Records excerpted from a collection
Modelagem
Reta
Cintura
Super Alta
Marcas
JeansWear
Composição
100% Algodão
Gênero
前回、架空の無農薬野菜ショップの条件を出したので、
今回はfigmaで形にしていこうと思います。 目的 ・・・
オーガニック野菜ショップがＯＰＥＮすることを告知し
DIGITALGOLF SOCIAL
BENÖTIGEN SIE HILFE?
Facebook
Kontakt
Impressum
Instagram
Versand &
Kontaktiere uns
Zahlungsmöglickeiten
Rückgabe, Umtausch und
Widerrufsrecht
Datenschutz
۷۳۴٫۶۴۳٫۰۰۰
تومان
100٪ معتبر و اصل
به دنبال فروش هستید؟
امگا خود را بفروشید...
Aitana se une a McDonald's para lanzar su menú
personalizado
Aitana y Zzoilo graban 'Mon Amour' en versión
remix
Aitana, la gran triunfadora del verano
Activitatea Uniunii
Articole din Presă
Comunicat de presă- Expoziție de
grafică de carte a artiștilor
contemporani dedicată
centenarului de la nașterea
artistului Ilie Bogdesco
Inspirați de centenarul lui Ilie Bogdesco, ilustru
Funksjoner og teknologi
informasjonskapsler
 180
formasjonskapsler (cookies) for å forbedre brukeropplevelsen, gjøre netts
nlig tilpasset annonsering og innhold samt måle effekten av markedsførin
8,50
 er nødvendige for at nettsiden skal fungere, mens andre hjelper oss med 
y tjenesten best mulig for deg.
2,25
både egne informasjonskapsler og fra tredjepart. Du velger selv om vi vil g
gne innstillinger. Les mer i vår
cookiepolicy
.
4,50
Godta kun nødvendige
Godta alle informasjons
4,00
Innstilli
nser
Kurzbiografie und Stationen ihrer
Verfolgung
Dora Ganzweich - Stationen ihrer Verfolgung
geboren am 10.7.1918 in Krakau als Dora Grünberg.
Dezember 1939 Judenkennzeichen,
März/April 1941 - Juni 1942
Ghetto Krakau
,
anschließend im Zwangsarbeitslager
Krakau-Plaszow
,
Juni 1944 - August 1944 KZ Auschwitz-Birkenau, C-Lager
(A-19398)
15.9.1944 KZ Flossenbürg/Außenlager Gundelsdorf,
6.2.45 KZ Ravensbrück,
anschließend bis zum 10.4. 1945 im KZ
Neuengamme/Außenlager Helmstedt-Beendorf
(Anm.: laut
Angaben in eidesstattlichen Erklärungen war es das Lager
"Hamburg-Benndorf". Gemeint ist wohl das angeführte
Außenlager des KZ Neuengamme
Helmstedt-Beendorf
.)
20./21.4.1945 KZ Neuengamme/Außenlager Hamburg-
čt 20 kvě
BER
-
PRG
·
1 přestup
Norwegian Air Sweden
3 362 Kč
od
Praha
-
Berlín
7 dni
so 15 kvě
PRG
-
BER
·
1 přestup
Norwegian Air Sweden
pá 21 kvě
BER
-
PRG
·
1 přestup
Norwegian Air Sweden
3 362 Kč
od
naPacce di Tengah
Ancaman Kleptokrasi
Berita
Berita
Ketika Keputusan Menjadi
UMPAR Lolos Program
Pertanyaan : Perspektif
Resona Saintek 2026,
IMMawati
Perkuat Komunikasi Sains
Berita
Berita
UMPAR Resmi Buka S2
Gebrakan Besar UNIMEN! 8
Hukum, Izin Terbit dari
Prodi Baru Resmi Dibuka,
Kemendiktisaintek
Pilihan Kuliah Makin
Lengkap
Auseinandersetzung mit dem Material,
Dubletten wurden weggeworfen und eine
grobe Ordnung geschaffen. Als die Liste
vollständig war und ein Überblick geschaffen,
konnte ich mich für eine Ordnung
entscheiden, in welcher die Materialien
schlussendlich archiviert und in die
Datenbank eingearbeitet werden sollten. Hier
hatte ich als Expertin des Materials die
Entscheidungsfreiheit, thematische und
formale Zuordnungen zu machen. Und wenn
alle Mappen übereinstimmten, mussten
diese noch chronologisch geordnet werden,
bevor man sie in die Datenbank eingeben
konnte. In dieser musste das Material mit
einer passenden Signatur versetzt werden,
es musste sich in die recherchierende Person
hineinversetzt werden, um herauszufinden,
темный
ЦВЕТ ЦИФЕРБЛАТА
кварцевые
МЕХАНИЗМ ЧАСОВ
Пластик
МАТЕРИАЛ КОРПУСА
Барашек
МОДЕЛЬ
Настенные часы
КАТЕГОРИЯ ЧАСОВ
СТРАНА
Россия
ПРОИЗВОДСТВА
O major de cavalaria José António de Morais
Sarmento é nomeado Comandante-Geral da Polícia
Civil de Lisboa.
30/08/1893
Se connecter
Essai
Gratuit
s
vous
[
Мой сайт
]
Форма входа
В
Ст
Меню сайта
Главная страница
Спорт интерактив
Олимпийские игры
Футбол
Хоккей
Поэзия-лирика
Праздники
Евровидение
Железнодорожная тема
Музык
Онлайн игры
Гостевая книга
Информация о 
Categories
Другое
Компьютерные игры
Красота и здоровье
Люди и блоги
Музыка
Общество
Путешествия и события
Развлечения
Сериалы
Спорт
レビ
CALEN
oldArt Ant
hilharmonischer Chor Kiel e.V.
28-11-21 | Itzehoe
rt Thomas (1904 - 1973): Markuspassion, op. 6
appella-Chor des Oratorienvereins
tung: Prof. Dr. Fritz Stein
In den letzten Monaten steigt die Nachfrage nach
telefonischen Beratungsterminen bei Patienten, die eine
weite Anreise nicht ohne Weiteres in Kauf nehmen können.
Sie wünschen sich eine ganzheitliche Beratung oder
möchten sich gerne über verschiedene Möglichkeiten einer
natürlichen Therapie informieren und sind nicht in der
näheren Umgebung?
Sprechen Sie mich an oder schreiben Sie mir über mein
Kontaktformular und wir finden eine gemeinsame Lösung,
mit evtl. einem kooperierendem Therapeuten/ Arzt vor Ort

* _Task requirements_:
The answer is the line containing "In den letzten" together with every line after it in the records, repeated exactly and with nothing else.

* _Reply to the exercise_:
In den letzten Monaten steigt die Nachfrage nach
telefonischen Beratungsterminen bei Patienten, die eine
weite Anreise nicht ohne Weiteres in Kauf nehmen können.
Sie wünschen sich eine ganzheitliche Beratung oder
möchten sich gerne über verschiedene Möglichkeiten einer
natürlichen Therapie informieren und sind nicht in der
näheren Umgebung?
Sprechen Sie mich an oder schreiben Sie mir über mein
Kontaktformular und wir finden eine gemeinsame Lösung,
mit evtl. einem kooperierendem Therapeuten/ Arzt vor Ort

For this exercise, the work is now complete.